Baden tide mill, Gezeitenmühle in Baden, Frankreich
Die Badener Gezeitenmühle steht an der Mündung des Rohu am Rande der Badener Bucht und ist ein Gebäude aus Stein mit einfacher, solider Konstruktion. Das Bauwerk wurde mit einer Granite-Wellenbrecher geschützt, um es vor den Kräften des Meeres zu bewahren.

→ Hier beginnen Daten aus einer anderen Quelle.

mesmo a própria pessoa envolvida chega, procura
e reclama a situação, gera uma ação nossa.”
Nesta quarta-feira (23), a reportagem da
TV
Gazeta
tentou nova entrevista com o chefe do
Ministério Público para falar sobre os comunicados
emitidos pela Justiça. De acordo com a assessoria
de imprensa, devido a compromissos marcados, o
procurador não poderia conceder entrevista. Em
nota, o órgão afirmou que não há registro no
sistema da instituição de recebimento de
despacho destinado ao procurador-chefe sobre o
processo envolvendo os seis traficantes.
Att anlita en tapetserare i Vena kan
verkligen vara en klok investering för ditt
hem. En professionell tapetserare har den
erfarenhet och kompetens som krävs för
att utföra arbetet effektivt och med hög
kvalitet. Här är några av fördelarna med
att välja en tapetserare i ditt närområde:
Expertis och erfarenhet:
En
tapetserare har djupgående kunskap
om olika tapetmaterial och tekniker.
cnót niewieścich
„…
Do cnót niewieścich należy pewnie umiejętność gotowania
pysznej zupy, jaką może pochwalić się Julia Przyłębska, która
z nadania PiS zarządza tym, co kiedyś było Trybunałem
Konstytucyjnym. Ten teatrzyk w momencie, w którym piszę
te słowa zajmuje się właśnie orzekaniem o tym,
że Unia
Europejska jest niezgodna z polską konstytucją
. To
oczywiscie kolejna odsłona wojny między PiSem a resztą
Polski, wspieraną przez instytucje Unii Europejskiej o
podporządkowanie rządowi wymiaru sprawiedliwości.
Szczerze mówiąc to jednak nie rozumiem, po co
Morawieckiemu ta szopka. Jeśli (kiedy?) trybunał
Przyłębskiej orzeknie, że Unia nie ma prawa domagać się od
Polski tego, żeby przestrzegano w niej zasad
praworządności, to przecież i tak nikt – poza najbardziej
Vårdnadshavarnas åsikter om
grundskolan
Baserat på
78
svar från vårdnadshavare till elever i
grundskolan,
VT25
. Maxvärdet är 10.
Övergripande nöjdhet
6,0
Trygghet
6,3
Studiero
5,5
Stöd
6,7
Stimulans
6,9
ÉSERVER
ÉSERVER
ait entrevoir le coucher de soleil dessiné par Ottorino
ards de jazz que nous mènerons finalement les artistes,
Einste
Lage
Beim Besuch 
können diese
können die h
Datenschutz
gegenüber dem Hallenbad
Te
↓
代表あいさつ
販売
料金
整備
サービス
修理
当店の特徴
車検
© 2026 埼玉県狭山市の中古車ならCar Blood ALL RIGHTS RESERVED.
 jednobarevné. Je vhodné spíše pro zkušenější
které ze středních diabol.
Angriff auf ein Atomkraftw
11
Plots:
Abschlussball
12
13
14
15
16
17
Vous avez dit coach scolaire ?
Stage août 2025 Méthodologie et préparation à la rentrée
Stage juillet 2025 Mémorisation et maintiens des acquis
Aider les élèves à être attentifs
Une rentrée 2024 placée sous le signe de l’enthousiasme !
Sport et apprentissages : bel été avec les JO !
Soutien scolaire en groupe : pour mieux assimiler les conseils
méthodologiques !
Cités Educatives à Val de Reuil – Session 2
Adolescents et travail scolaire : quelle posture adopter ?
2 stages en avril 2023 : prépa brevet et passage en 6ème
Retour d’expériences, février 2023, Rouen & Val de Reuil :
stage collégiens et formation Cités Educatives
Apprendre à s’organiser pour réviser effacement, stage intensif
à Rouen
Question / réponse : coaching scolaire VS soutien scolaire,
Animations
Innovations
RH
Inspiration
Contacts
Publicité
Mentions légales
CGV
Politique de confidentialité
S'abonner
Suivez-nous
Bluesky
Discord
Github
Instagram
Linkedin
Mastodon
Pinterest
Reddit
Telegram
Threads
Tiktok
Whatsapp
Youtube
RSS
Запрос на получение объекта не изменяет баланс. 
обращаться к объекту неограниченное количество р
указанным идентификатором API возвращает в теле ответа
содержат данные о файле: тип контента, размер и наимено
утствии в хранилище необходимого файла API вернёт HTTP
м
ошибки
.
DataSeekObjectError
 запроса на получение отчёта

Das Gebäude wurde im 18. Jahrhundert errichtet, folgte aber älteren Strukturen, die schon lange an dieser Stelle existierten. Der Mühlenbetrieb endete 1967, wodurch es zu einem der letzten funktionsfähigen Gezeitenmühlen der Region wurde.
Die Mühle war lange Zeit ein Zentrum für die Gemeinde und bot Arbeit für mehrere Generationen von Müllern und ihren Familien. Die Menschen kamen nicht nur zum Mahlen von Getreide hierher, sondern nutzten den Ort auch, um sich auszutauschen und Neuigkeiten aus der Region zu erfahren.
Der Ort liegt entlang eines Fernwanderweges und kann von außen betrachtet werden, bleibt aber privat und nicht für Besucher offen. Die beste Zeit für einen Besuch von außen ist bei gutem Wetter, wenn man die Struktur und die Umgebung des Ortes gut sehen kann.
Das Mühlensystem nutzte den natürlichen Rhythmus der Ebbe und Flut, was bedeutete, dass die Arbeit nach dem Meer geplant werden musste und nicht nach einem festen Zeitplan. Während des Zweiten Weltkriegs betrieb die Ehefrau des Müllers die Mühle in der Nacht, um die Nachbarschaft mit gemahlenem Getreide zu versorgen, während ihr Mann gefangen gehalten wurde.